# EXERCISE REQUIREMENTS:
What you return should be the line containing "OPE-812, owner: SF -> JH" and each line after it to the end of the records, copied exactly.

Segment Open

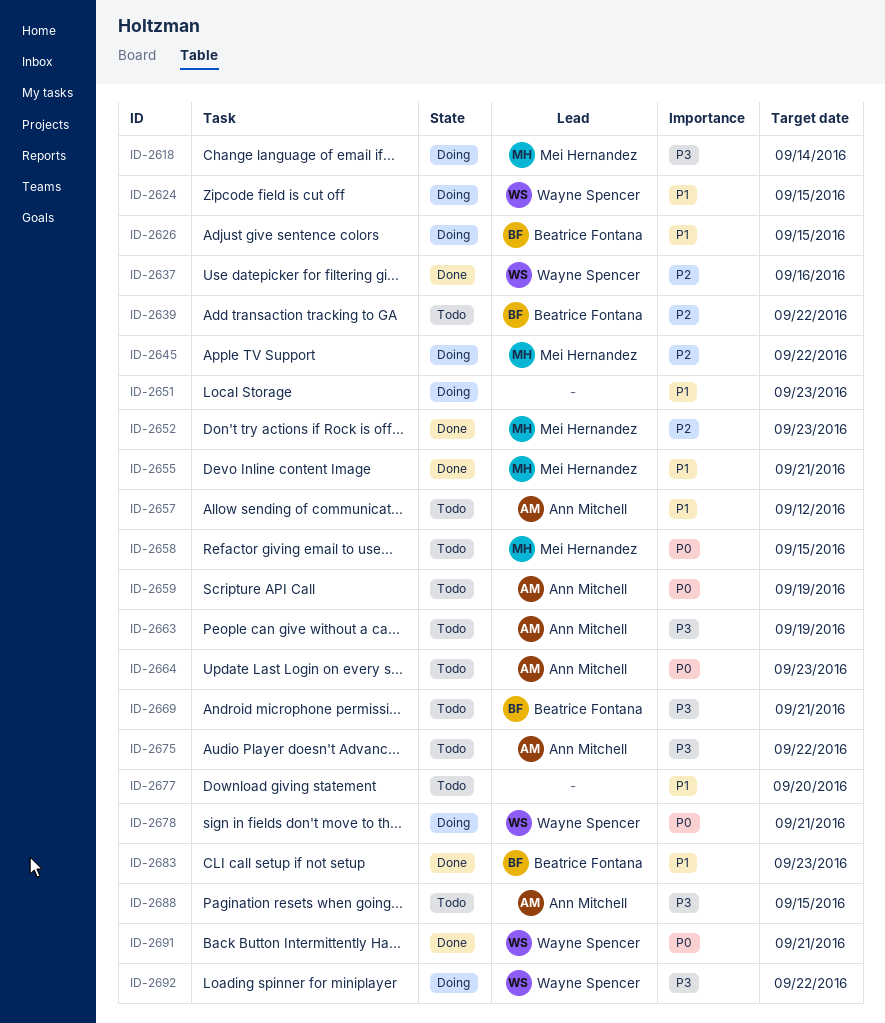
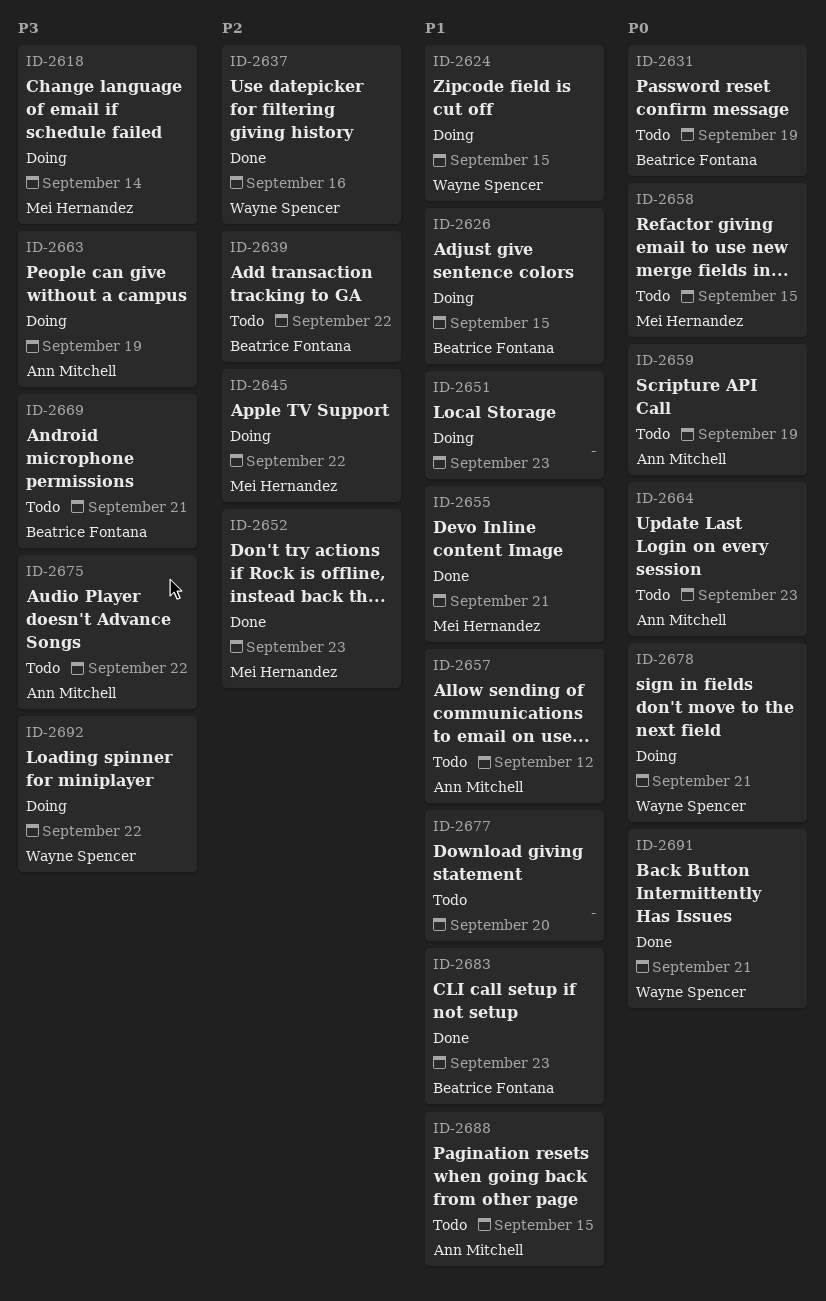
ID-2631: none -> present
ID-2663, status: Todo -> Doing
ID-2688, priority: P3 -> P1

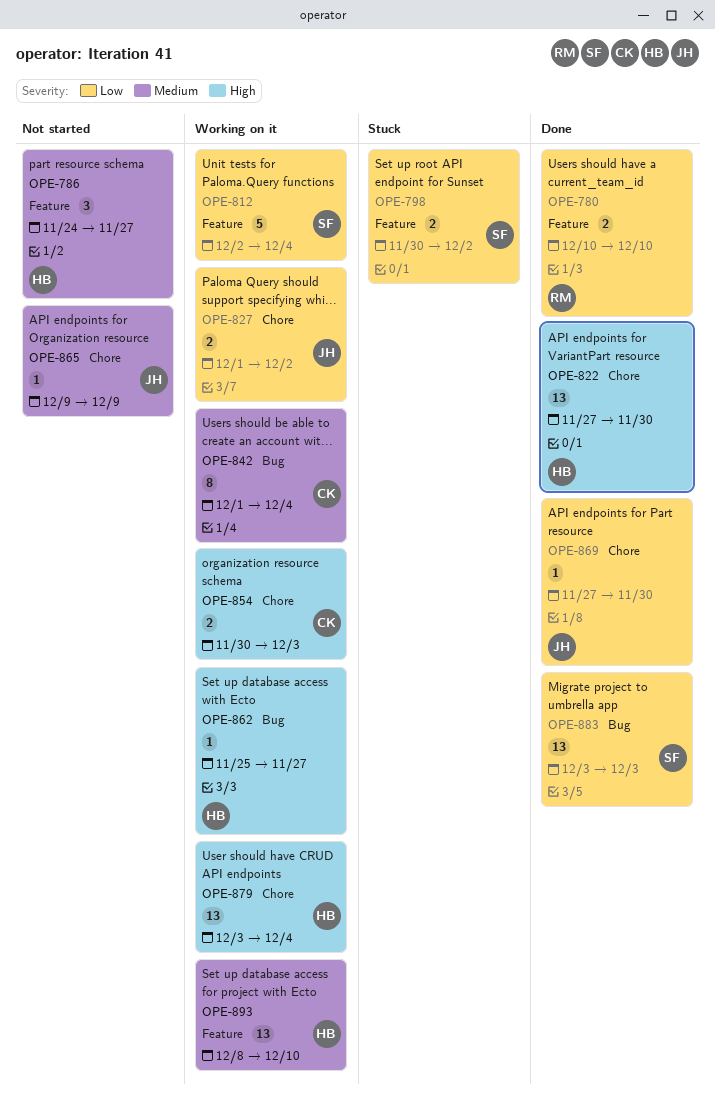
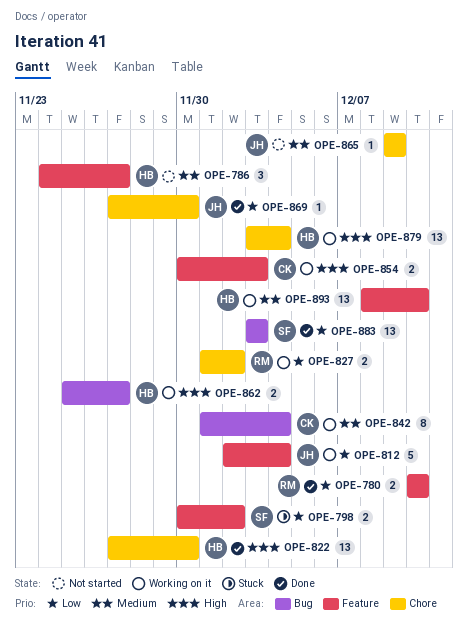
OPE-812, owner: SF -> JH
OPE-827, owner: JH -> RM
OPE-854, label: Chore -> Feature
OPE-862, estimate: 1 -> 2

Segment Closed

# WRITTEN ANSWER:
OPE-812, owner: SF -> JH
OPE-827, owner: JH -> RM
OPE-854, label: Chore -> Feature
OPE-862, estimate: 1 -> 2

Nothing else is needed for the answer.